# Building a `.format` Nanny with Python's AST

##### In which we detect problematic `.format` calls quickly and painlessly using Python's powerful `ast` module.

The issue: where I work, we are still a Python 2 shop owing to technical debt and legacy dependencies. As you might expect, painful Unicode-related problems surface in our applications from time to time. A fairly typical example runs something like this: a developer writes some code to format the data into a string, using the convenient and powerful `.format` method supported by all string objects:

In [2]:
def pretty_format(some_data):
    return 'Hello, {}!'.format(some_data)

Through the course of our exhaustive testing, we prove that this function is correct over a wide range of inputs:

In [3]:
print pretty_format('world')

Hello, world!


The code ships. Months pass without incident, our `pretty_format` routine prettily formatting every bit of data thrown its way. Lulled into complacency through our enjoyment of our apparent success, we move on to other tasks. One day, everything comes to a screeching halt as, completely unprepared, we receive one of the most dreaded error messages in all of software development:

    UnicodeDecodeError: 'ascii' codec can't decode byte 0xc3 in position 8: ordinal not in range(128)

Here's what happened: much of the data that flows through this format template and others like it is simple ASCII-valued information: dates, simple US addresses, phone numbers, and the like. Having used Python 2 for many years, we are habituated to spell strings, including our template formatting strings, using the simple single quote

    'a typical string'

What happens, though, when our user data contains an accented character or other non-ASCII symbol?

In [4]:
full_name = u'Ariadne Éowyn'
print pretty_format(full_name)

UnicodeEncodeError: 'ascii' codec can't encode character u'\xc9' in position 8: ordinal not in range(128)

Boom! Python detects the mismatch between the binary string template object and the Unicode data containing some multi-byte characters that simply cannot be represented in the target format. In other words, Python is refusing to guess what we want: do we prefer a binary expansion, and, if so, in what encoding? Should the accent characters simply be dropped? Do we want unexpected symbols to be translated into ASCII error characters? Python has no way of knowing which of these options is appropriate to the present situation, so it takes the only reasonable course and raises an exception.

▸ **Dataset section**
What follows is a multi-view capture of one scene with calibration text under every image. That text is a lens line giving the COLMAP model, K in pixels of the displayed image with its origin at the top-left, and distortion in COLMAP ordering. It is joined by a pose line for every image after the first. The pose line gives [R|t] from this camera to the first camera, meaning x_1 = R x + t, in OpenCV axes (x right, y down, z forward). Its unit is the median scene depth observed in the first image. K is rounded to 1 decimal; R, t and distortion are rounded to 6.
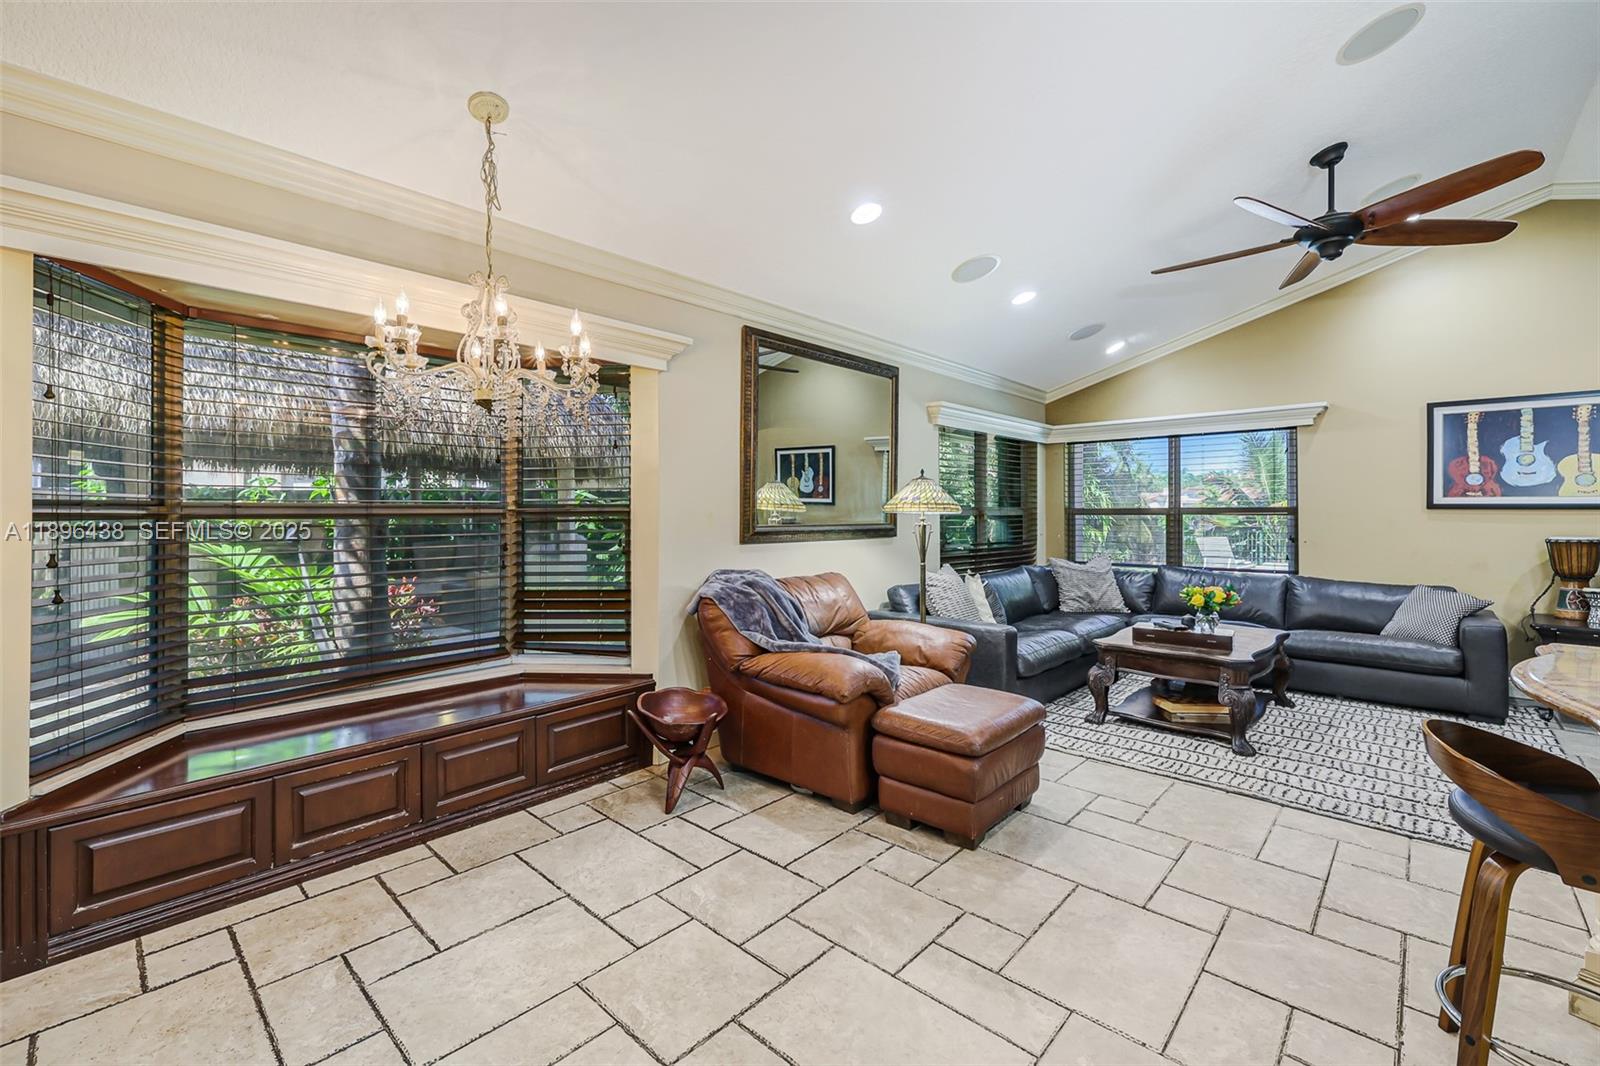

▸ **Work instruction 1**
Summarize the article on detecting problematic `.format` calls in two sentences.
▸ **Work instruction 2**
Extend the article on detecting problematic `.format` calls, picking up after its final sentence.

▸ **Answer space 1**
At a Python 2 workplace, a `pretty_format` function that fills a plain single-quoted string template through `.format` passes testing on simple input such as 'world' and ships without trouble for months. When the data includes a non-ASCII character, as in the name u'Ariadne Éowyn', Python raises a Unicode error because it will not guess how the mismatch between the binary string template and the Unicode data should be resolved.

▸ **Answer space 2**
Many Unicode issues can be quite challenging to reconcile, but this case is rather simple: if the format string is specified in Unicode format — rather than as a plain binary string — this entire class of problem would be avoided:

In [5]:
def pretty_format(some_data):
    # Unicode object template prepares this routine to handle non-ASCII symbols
    return u'Hello, {}!'.format(some_data)

print pretty_format(full_name)

Hello, Ariadne Éowyn!


But how do we know where the problematic calls to `.format` are lurking in our code base without waiting for the next error to occur? Is there a way we could find these calls proactively, eliminating them from the system before they wreak havoc on our application?


# What's an AST?

# Getting started: trees and parse

In [6]:
import ast

In [7]:
a_variable = 2

def foo():
    another_variable = 2
    
    return a_variable + another_variable

In [8]:
foo()

4

In [9]:
tree = ast.parse("""a_variable = 2

def foo():
    another_variable = 2
    
    return a_variable + another_variable""")

ast.dump(tree)

"Module(body=[Assign(targets=[Name(id='a_variable', ctx=Store())], value=Num(n=2)), FunctionDef(name='foo', args=arguments(args=[], vararg=None, kwarg=None, defaults=[]), body=[Assign(targets=[Name(id='another_variable', ctx=Store())], value=Num(n=2)), Return(value=BinOp(left=Name(id='a_variable', ctx=Load()), op=Add(), right=Name(id='another_variable', ctx=Load())))], decorator_list=[])])"

    Module(body=[
        Assign(targets=[Name(id='a_variable', ctx=Store())], value=Num(n=2)), 
        FunctionDef(name='foo', args=arguments(args=[], vararg=None, kwarg=None, defaults=[]), body=[
            Assign(targets=[Name(id='another_variable', ctx=Store())], value=Num(n=2)), 
            Return(value=
                BinOp(
                    left=Name(id='a_variable', ctx=Load()), 
                    op=Add(), 
                    right=Name(id='another_variable', ctx=Load())))], 
            decorator_list=[])])


# Visiting `.format`

In [10]:
tree = ast.parse("""

'Hello, {}!'.format('world')

'  other string  '.trim()

print len('asdf')

[3, 1, 2].sort()

""")

In [11]:
class FormatVisitor(ast.NodeVisitor):
    def visit_Attribute(self, node):
        print node.attr, node.value
        self.generic_visit(node)

In [12]:
FormatVisitor().visit(tree)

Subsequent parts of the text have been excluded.